事業概要
E01573は、水処理技術を核としたソリューションを提供する企業グループである。主要な事業セグメントは「電子市場」と「一般水処理市場」に大別される。電子市場向け事業では、半導体製造プロセスに不可欠な超純水供給装置や関連サービスを中心に、国内外の半導体メーカーを顧客としている。近年の半導体産業の活発な設備投資需要を取り込み、事業を拡大させている。一般水処理市場向け事業では、化学薬品、水処理装置の販売、メンテナンス、コンサルティングなど、幅広い産業分野の顧客に対して、水資源の有効活用、環境負荷低減、省エネルギー化に貢献するソリューションを提供している。特に、CSV(Creating Shared Value)ビジネスの展開に注力しており、社会課題解決と経済価値創出の両立を目指している。M&Aやグローバル展開も積極的に行い、事業基盤の強化と新規事業の創出を進めている。2026年3月期における海外売上比率は47.4%と、グローバルに事業を展開していることが特徴である。
直近決算ハイライト
2026年3月期の業績は、売上高が4,029億円で前期比-1.5%となった。これは、主に電子市場における水処理装置の大型案件の売上計上の反動減が影響した。一方で、営業利益は583億円(前期比+86.4%)、経常利益は582億円(前期比+82.8%)と大幅に増加した。この利益増加は、一般水処理セグメントにおけるCSVビジネスの伸長による原価率の改善や、子会社であったクリタ・フラクタ・ホールディングス社ののれんの減損損失の消滅などが寄与した。しかし、当期純利益は160億円(前期比-21.4%)と減少している。これは、非継続事業となったペンタゴン・テクノロジーズ・グループ社ののれんを含む固定資産の減損損失の増加が主な要因である。セグメント別では、電子市場は水処理装置の減収があったものの、メンテナンス事業の好調や採算性改善により事業利益は増加した。一般水処理市場は、CSVビジネスの伸長や大型案件の獲得により、受注高・売上高ともに増加し、事業利益も大きく伸長した。
強みと競争優位性
E01573の強みは、水処理分野における長年の経験と高度な技術力、そして顧客との強固な関係性にある。
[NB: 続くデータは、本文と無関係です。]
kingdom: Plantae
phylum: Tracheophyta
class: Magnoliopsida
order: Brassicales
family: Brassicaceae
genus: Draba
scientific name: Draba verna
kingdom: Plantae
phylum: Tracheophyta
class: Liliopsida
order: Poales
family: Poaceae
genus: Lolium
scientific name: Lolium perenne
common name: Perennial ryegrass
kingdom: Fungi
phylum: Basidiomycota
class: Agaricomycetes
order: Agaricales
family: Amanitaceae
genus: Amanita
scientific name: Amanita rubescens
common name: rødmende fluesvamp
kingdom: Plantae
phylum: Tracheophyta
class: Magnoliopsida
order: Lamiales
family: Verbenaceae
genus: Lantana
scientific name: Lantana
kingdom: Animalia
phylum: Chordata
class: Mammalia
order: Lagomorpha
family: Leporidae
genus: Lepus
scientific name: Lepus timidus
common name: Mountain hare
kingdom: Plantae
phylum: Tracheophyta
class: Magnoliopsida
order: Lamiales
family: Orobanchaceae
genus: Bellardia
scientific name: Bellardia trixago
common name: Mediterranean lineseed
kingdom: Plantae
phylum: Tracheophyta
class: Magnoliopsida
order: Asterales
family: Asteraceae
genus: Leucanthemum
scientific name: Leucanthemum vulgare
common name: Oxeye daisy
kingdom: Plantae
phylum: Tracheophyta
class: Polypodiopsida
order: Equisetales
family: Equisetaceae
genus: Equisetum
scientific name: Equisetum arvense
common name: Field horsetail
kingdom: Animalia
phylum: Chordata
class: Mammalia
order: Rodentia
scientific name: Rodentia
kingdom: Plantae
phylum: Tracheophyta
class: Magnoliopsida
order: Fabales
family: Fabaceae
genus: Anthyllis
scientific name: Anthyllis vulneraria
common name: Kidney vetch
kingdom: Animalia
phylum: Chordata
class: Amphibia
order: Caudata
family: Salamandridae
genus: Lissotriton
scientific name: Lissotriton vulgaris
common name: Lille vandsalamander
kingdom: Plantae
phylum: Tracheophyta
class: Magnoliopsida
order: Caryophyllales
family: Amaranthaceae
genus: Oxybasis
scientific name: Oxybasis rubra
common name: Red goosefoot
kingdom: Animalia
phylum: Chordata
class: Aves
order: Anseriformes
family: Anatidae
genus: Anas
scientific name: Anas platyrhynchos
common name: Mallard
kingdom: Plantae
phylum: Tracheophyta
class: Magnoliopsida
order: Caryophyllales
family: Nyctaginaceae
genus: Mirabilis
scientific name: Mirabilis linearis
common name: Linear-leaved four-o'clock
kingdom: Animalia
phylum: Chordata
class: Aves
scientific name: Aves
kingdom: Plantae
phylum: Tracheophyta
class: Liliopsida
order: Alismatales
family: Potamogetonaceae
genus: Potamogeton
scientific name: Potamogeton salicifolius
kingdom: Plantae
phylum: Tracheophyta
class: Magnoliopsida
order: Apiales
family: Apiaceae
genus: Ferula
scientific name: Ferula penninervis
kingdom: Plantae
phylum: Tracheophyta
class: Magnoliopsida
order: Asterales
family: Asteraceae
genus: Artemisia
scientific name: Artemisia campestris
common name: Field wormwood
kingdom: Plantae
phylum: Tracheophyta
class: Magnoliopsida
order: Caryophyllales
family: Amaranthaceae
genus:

特に、半導体製造に不可欠な超純水供給において、高度な技術と安定供給能力は、新規参入障壁となっている。また、電子市場と一般水処理市場という、安定した需要が見込める二つの主要市場を有していることも強みである。CSVビジネスの推進は、環境意識の高まりを捉え、社会価値と経済価値を両立させる独自のビジネスモデルとして競争優位性を確立している。これにより、顧客のCSR(企業の社会的責任)やサステナビリティへの貢献を支援し、長期的なパートナーシップを築いている。さらに、グローバルな事業展開と、各地域に根差したサービス体制も、競争優位性に貢献している。技術開発への継続的な投資と、顧客ニーズを捉えた新製品・サービスのタイムリーな提供能力も、競争環境下での優位性を維持する上で重要である。
リスク要因
同社の事業運営にはいくつかのリスク要因が存在する。まず、経済・市場の状況、特に電子市場においては、顧客である半導体メーカーの設備投資動向や経営状況に収益が左右される可能性がある。また、世界経済の景気後退や地政学リスク、通商政策の変更などは、需要の変動やサプライチェーンの混乱、資材調達コストの上昇を招く恐れがある。原材料・エネルギーコストの高騰も、収益性を圧迫する要因となり得る。さらに、技術革新のスピードが速い市場においては、競争優位性のある製品・サービスを継続的に提供できないリスクも存在する。海外事業展開においては、各国の法規制変更や政治・経済の混乱、治安悪化などが事業運営に支障をきたす可能性がある。為替変動リスクも、海外売上比率の高さから無視できない要因である。大規模自然災害や情報システム、サイバーセキュリティに関するリスクも、事業継続に影響を与える可能性がある。
投資テーマとの関連
E01573は、いくつかの重要な投資テーマと関連が深い。まず、半導体産業の設備投資拡大というテーマにおいて、電子市場向け事業は直接的な恩恵を受ける。AIやIoT、EV(電気自動車)の普及に伴う半導体需要の増加は、同社の超純水供給装置や関連サービスの需要を押し上げる要因となる。また、環境(Environment)という観点では、CSVビジネスの推進やGHG排出削減、節水への貢献は、サステナビリティ投資やESG投資のテーマと強く合致している。水資源の有効活用や環境保全技術は、地球規模の課題解決に貢献するものであり、長期的な視点での投資妙味がある。さらに、安全保障の観点から重要性が増している国内製造業のサプライチェーン強靭化や、地政学リスクの高まりを受けた資源・エネルギー問題への対応といったテーマとも、間接的に関連していると言える。